■ PROVIDED PASSAGE:

"""

I have been reading the latest research in the book “The Embodied Mind” by Dr. Thomas R. Verny on human cognitive functioning that indicates that the mind is not located in the brain: our whole body carries its intelligence.
We know that the human body has interdependent physiological relationships – muscles interact with the heart in response to hormones selected by the brain, which extends to every cell.
In the same way the mind does not work alone and not only attributed to the brain, it is connected to the whole physical form which is why your mental and physical relationship are so connected.
Not sure if you feel the same but life is all sorts of crazy at the moment.
It feels like we can’t come up for air enough, we keep being flooded and covered in tragic world events, our own challenges, parenting, life, emotional turbulence, illness, depression, anxiety and a sense of complete overwhelm and hopelessness.
Yet, here we are alive – what a gift!
There are times when we feel like we can handle anything life throws at us, right? We have these good days. Then there are days where even the smallest setback feels overwhelming. What makes the difference?
It’s not really the circumstances we face – many of us know what it’s like to be upset by something that wouldn’t ordinarily bother us. We often can then turn around and brush off major setbacks as just being part of life.
The difference isn’t what’s happening: it’s our mental fortitude.
Our mental strength helps us to manage and resist negative thoughts and situations, and manage the ups and downs of daily life. Just like physical strength, some things are easier to lift or carry than other things, our mental muscle does the same. It is having mental strength.
Mental strength is having the skills (cognitive and emotional) to reframe negative experiences, circumstances and thoughts. To have the mental strength or toughness to resist the influences that weaken our confidence and well-being. It is not what is happening to you that determines the outcomes, it is how you respond.
I always find one of the best things to do is to change my perspective on things. Ask the question, perhaps this is all happening for us and not to us? Everything is a thought and a thought can be changed.
The things I do daily to make sure I have the mental (and physical) fortitude for the day.
These are my non-negotiables, a blueprint that works for me in so many ways.
Always before I sleep and first thing in the morning and even moments in the day. This changes your chemistry in my view. Your body’s intelligence is always listening and there is always something to be thankful for and it is one of the most powerful strategies to implement in your life.

"""

■ TASK BRIEF:
Please reproduce the section of the passage on mental strength between "Mental strength is" and "can be changed.", inclusive.

■ PROVIDED DATA:
"""

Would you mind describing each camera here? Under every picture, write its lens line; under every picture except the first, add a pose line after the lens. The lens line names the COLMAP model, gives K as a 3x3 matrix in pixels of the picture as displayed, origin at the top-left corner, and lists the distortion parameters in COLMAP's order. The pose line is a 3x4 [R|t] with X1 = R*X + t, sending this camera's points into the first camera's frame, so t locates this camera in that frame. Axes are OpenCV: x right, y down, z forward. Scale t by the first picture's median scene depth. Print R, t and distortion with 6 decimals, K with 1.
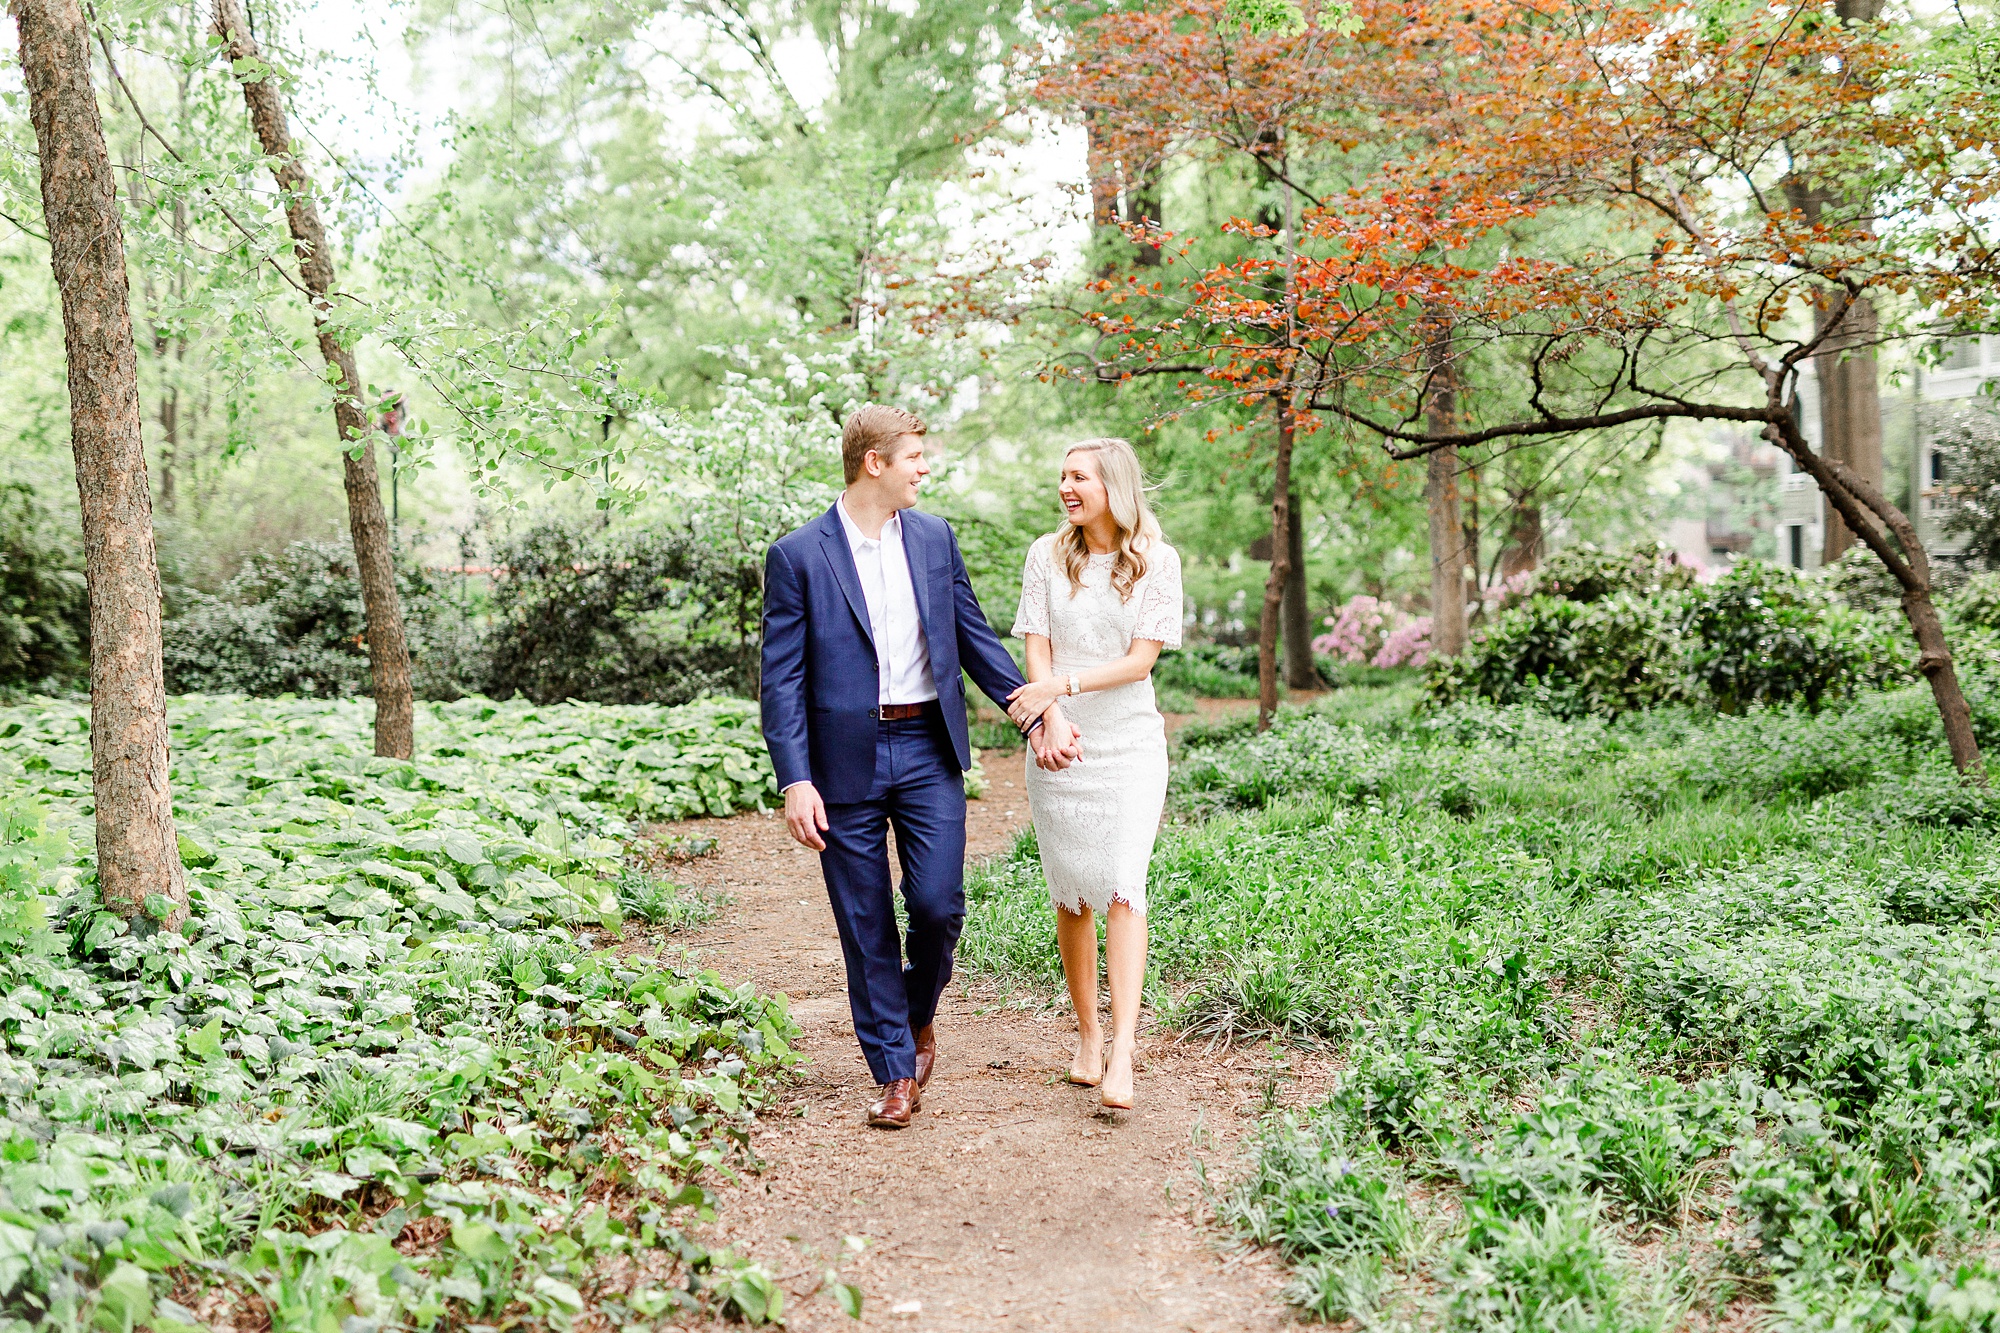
lens RADIAL K [[2797.2, 0, 992.7], [0, 2797.2, 663.7], [0, 0, 1]] dist [-0.005970, 0.031105]
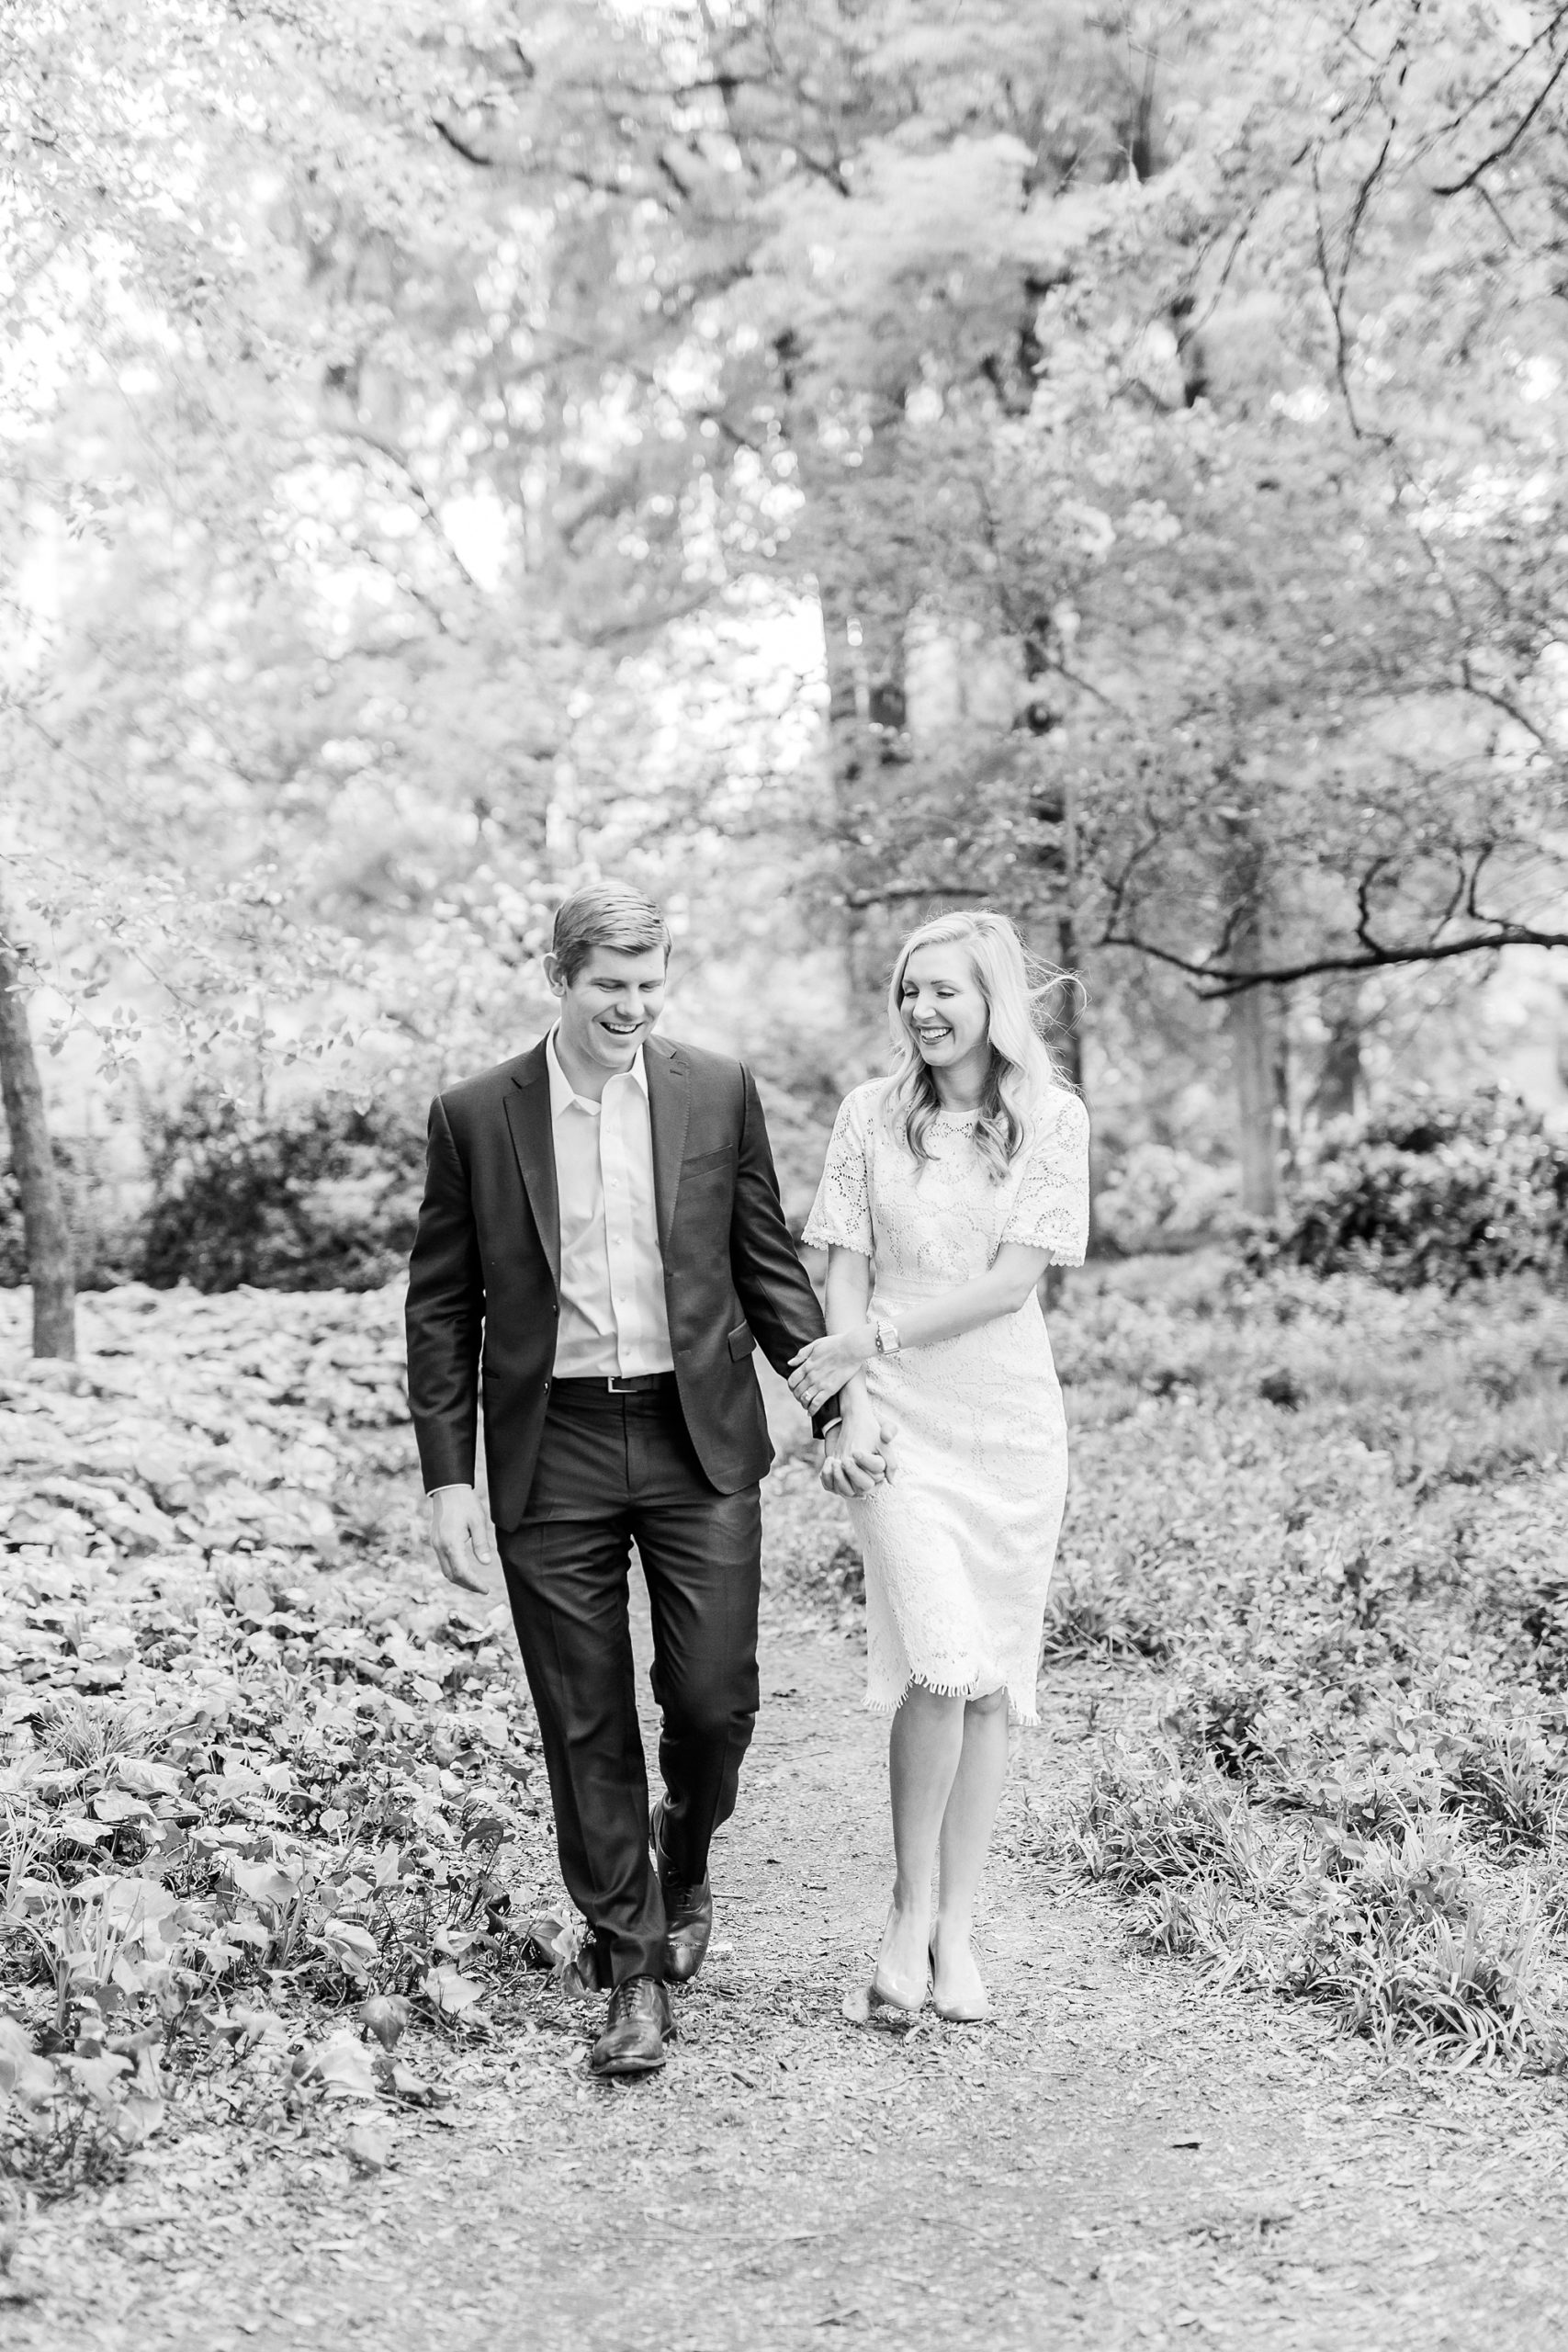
lens RADIAL K [[3345.2, 0, 774.4], [0, 3345.2, 1175.0], [0, 0, 1]] dist [-0.002858, 0.027762]
pose [[0.999675, -0.016224, 0.019658, -0.014361], [0.016560, 0.999718, -0.017040, -0.003107], [-0.019376, 0.017360, 0.999662, -0.053894]]
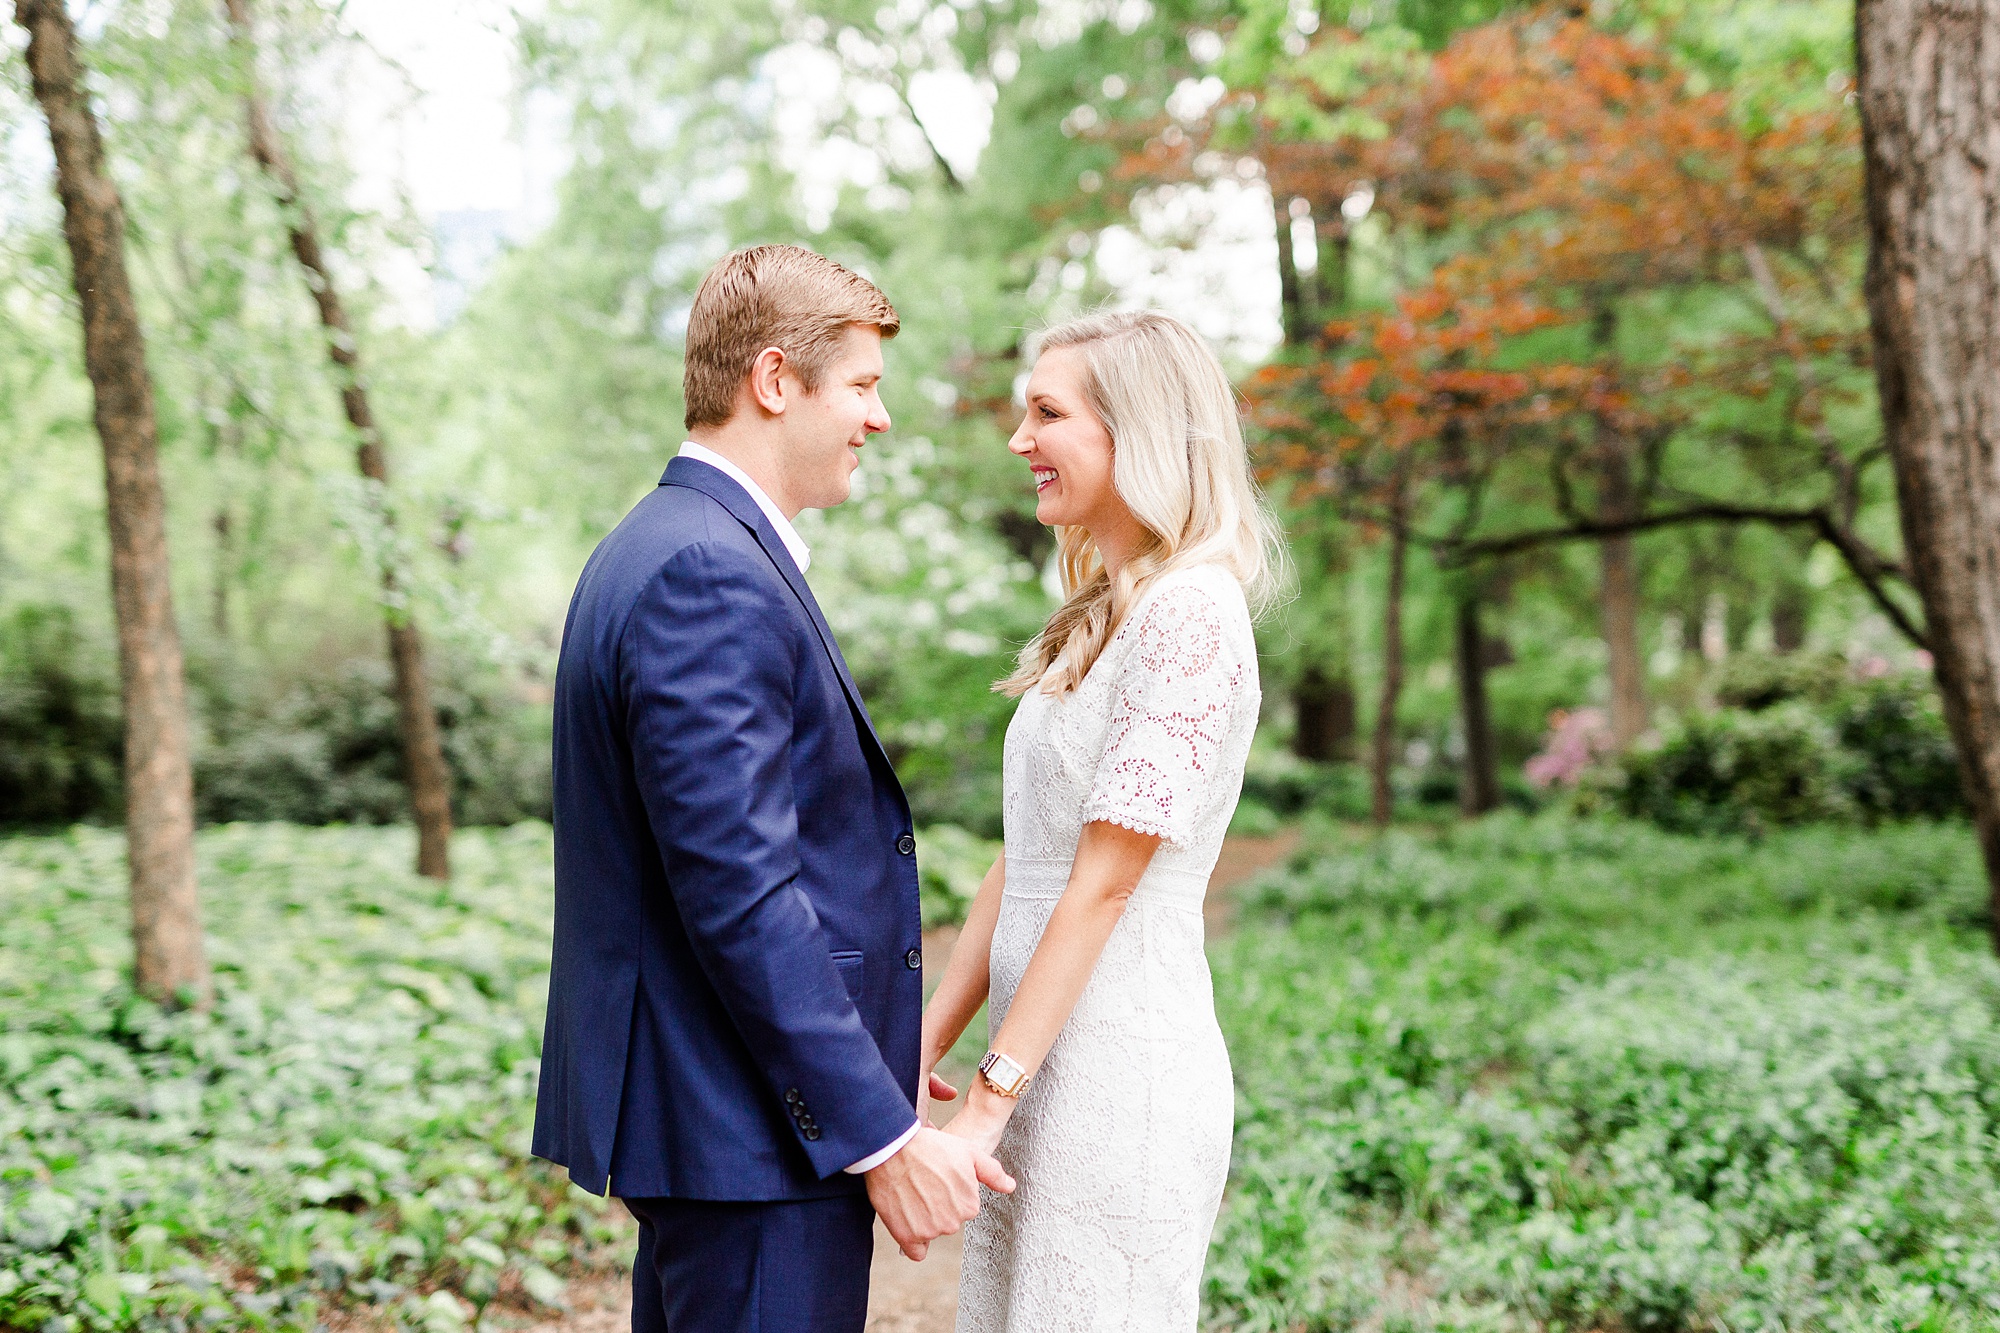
lens RADIAL K [[3348.0, 0, 1041.4], [0, 3348.0, 711.2], [0, 0, 1]] dist [-0.004235, 0.020857]
pose [[0.998735, -0.012247, -0.048767, 0.078966], [0.010925, 0.999568, -0.027278, 0.010349], [0.049080, 0.026710, 0.998438, -0.231630]]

"""

■ TASK RESULT:
Mental strength is having the skills (cognitive and emotional) to reframe negative experiences, circumstances and thoughts. To have the mental strength or toughness to resist the influences that weaken our confidence and well-being. It is not what is happening to you that determines the outcomes, it is how you respond.
I always find one of the best things to do is to change my perspective on things. Ask the question, perhaps this is all happening for us and not to us? Everything is a thought and a thought can be changed.